Um prêmio à liberdade

Cláudio dell'Orto*

A dura realidade da civilização, em especial em países nos quais a violência é um algoz quotidiano, mantém atualíssima a antológica frase da peça “Galileu Galilei”, do dramaturgo alemão Bertolt Brecht: "Infeliz o país que precisa de heróis". Neste contexto, o Brasil, mesmo na vigência de sua jovem democracia, tem uma galeria de heróis e heroínas. Uma delas, com certeza, é a magistrada Patrícia Acioli, brutalmente assassinada em Niterói, no dia 11 de agosto de 2011, quando era juíza titular da 4ª Vara Criminal de São Gonçalo.

Para reverenciar sua memória, multiplicar seu exemplo de caráter, retidão profissional e amor à causa da Justiça, a Associação dos Magistrados do Estado do Rio de Janeiro (Amaerj) criou o Prêmio Patrícia Acioli de Direitos Humanos. A cerimônia de entrega aos vencedores desta primeira edição será no dia 3 de dezembro próximo, na sede de nossa entidade, na capital fluminense. Além de chamar atenção para a necessidade de fortalecer e expandir a política de segurança dos magistrados em todos os tribunais do país, a iniciativa enfatiza a necessidade de que a sociedade brasileira defenda de modo intransigente, no plano institucional, a liberdade do exercício profissional, sem que esse direito e dever signifique colocar a vida em risco.

Há no país mais de 400 magistrados sob ameaça. Do mesmo modo, é inadmissível que o Brasil ocupe o quarto lugar no grotesco ranking de jornalistas assassinados, com seis desses crimes em 2011, conforme demonstra a organização não-governamental (ONG) Press Emblem Campaign (PEC).
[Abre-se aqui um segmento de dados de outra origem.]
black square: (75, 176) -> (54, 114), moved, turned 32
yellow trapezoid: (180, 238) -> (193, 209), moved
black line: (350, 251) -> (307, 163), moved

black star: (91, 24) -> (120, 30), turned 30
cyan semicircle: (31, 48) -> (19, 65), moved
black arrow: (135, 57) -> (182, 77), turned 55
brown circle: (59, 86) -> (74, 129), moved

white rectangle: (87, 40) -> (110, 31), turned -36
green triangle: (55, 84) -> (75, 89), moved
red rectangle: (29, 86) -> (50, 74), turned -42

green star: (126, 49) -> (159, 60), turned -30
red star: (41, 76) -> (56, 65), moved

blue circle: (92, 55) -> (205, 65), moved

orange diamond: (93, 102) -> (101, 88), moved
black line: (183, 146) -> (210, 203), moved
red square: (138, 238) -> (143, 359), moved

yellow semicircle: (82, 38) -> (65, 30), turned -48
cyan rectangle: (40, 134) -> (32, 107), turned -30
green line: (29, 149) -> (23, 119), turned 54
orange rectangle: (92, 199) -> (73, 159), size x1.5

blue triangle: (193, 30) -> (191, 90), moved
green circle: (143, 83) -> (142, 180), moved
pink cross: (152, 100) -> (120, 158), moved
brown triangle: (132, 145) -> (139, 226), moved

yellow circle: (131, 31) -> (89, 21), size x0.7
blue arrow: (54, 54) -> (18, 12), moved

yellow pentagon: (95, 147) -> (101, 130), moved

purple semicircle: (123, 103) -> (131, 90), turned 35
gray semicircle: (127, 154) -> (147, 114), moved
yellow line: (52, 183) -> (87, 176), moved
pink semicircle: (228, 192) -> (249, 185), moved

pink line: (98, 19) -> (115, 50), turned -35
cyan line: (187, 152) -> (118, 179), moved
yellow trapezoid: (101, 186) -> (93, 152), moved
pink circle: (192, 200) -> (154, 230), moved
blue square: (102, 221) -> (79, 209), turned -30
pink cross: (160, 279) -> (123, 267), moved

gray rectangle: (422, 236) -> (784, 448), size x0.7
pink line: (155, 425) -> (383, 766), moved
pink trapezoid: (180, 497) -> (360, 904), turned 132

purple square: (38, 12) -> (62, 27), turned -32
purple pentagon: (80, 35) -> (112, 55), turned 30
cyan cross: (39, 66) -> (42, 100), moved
Pois bem, o Prêmio Patrícia Acioli, ao qual podem concorrer pessoas de todo o Brasil, é um brado de civismo contra essa violência, que contrasta com as prerrogativas da democracia conquistadas pacificamente pelo povo brasileiro a partir da Campanha das Diretas Já, em 1984. Não podemos mais admitir a intimidação, pela força das armas e da opressão física, dos direitos essenciais de ir e vir, trabalhar, expressar opinião, ter ideologias e preferências partidárias e professar credos. Ninguém pode ser calado ou tolhido pela violência, em função de sua profissão, opções, crença, etnia e condição social ou de gênero!

São essas as mensagens que os magistrados do Rio de Janeiro querem difundir em todo o país com o Prêmio Patrícia Acioli, que tem duas categorias: Monografias, que deverão ter como tema os direitos humanos e conter no máximo 80 páginas; e Práticas Humanistas. Nesta, podem ser inscritas qualquer ação que promova prestígio e valorização da dignidade humana. As inscrições encerram-se em 5 de novembro e devem ser feitas no e-mail premio@amaerj.org.br. Detalhes e procedimentos podem ser obtidos no site amaerj.org.br.

Com esse prêmio, a magistratura abraça a sociedade no cumprimento de sua tarefa como guardiã da Justiça, em defesa do Estado de Direito e em favor de um país mais seguro, menos violento e capaz de garantir os direitos humanos essenciais. Precisamos defender as prerrogativas de que nenhuma pessoa tenha sua vida ameaçada simplesmente por realizar o seu trabalho com eficiência, compromisso e responsabilidade.

*Presidente da Associação dos Magistrados do Estado do Rio de Janeiro (Amaerj).